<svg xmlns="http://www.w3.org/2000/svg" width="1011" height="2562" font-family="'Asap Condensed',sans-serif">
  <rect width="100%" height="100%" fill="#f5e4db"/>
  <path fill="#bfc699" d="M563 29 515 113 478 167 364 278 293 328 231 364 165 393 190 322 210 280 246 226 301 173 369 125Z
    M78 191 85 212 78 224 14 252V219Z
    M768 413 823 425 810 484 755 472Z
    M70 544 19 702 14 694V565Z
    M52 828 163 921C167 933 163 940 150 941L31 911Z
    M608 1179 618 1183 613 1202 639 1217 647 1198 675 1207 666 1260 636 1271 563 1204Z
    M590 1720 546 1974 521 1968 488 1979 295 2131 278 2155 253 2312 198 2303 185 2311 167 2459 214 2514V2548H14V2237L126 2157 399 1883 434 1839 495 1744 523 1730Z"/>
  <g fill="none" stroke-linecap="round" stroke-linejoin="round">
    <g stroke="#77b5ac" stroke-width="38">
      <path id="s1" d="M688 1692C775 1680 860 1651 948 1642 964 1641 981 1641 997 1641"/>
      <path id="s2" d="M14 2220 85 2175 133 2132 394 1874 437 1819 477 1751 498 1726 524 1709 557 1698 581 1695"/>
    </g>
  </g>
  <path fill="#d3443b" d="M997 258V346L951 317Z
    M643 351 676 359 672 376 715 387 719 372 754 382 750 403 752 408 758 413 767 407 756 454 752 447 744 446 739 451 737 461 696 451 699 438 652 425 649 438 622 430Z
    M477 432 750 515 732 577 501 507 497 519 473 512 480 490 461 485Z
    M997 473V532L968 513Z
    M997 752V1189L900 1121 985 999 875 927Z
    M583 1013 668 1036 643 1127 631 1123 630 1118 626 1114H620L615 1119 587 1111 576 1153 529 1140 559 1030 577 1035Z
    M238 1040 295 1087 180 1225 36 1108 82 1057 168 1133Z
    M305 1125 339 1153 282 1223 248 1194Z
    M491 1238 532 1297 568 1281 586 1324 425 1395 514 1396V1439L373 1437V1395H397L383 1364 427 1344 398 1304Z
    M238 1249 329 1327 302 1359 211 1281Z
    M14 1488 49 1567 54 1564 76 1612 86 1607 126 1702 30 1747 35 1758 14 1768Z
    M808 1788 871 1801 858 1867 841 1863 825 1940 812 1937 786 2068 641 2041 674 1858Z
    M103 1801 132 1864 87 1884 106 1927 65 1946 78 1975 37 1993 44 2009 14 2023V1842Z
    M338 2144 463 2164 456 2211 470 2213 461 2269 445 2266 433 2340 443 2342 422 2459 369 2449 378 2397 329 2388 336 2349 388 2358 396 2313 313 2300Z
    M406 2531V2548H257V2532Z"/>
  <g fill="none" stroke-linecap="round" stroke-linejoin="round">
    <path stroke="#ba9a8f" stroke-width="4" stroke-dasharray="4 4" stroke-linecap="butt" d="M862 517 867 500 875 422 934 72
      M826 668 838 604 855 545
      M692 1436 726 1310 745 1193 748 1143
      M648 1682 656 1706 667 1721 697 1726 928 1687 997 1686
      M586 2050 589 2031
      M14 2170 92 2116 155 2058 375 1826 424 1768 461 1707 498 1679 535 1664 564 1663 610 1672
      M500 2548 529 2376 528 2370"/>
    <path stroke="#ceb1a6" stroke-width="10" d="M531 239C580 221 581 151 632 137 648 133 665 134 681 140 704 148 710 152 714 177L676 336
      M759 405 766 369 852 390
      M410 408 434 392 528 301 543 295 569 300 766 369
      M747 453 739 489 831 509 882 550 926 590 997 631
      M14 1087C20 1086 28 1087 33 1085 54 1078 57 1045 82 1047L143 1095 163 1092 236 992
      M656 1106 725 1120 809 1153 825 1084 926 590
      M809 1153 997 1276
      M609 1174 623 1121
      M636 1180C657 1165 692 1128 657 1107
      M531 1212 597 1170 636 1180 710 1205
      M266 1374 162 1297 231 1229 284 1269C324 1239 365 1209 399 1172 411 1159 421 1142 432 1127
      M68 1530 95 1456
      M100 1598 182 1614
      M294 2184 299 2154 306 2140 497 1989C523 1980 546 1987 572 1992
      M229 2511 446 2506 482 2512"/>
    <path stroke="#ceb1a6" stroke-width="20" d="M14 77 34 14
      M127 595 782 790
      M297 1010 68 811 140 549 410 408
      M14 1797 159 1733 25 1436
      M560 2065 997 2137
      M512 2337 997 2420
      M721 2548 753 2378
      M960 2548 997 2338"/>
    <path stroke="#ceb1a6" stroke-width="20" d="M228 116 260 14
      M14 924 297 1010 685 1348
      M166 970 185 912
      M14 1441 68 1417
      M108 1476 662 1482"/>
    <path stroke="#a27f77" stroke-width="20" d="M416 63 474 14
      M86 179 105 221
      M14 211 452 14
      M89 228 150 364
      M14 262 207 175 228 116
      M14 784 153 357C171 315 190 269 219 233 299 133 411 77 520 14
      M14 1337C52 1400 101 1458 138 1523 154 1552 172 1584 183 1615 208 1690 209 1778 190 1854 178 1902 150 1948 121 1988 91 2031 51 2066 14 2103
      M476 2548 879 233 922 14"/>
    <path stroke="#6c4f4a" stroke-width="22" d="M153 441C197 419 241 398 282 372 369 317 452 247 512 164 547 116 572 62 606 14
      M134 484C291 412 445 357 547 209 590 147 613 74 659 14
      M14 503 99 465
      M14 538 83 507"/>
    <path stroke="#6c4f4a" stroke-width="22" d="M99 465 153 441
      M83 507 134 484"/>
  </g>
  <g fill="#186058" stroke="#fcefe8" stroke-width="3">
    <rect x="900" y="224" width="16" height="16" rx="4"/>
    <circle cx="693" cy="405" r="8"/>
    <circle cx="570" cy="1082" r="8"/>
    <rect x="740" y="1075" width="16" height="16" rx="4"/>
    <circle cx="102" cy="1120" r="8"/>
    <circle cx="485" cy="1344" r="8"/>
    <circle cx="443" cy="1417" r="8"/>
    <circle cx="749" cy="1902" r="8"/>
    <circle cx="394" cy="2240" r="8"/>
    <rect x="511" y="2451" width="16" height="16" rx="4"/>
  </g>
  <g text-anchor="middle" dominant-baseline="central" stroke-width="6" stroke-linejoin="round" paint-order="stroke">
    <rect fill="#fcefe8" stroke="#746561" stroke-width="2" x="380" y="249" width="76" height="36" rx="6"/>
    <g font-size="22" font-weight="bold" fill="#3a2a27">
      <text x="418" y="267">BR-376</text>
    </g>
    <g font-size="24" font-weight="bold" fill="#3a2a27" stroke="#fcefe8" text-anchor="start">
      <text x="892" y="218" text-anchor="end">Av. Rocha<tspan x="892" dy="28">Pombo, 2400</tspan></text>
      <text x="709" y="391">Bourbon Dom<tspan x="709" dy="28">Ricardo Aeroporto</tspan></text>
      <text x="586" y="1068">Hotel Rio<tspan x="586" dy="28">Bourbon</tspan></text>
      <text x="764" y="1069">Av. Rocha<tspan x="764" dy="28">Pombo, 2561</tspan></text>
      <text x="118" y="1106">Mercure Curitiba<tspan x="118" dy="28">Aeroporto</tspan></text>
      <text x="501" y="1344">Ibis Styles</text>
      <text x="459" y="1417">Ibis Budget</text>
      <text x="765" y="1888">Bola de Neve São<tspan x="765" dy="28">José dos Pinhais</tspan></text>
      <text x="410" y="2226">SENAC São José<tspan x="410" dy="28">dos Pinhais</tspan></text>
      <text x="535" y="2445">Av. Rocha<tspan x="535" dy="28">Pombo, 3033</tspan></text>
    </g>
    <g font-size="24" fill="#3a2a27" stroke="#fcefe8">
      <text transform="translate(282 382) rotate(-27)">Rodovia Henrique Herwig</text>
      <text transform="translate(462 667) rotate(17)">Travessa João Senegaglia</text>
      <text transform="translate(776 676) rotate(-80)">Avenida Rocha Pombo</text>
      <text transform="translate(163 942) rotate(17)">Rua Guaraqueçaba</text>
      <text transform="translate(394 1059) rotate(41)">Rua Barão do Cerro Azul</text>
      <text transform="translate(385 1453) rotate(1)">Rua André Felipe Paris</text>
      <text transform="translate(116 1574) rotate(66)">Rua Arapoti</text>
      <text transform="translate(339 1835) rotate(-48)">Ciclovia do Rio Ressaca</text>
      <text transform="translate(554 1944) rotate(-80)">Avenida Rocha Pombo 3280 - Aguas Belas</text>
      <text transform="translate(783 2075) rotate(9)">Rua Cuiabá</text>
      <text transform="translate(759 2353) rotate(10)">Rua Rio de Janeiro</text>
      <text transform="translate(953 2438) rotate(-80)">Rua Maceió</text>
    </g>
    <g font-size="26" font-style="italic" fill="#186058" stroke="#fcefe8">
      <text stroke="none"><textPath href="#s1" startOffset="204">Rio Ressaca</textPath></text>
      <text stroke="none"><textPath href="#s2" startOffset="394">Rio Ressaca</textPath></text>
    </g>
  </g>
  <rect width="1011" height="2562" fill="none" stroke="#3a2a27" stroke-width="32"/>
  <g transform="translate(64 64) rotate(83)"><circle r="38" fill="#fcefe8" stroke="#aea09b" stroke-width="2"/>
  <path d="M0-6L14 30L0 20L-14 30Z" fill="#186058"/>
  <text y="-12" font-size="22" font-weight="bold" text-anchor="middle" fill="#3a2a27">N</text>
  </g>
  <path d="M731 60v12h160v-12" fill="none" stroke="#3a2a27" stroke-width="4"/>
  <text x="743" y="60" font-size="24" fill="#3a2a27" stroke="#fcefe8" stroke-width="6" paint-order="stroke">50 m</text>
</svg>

##########

**EXERCISE BRIEF**
Among the lines of the records above, count those holding the string "middle", and report only the number.

**SOLUTION TO THIS PROBLEM**
2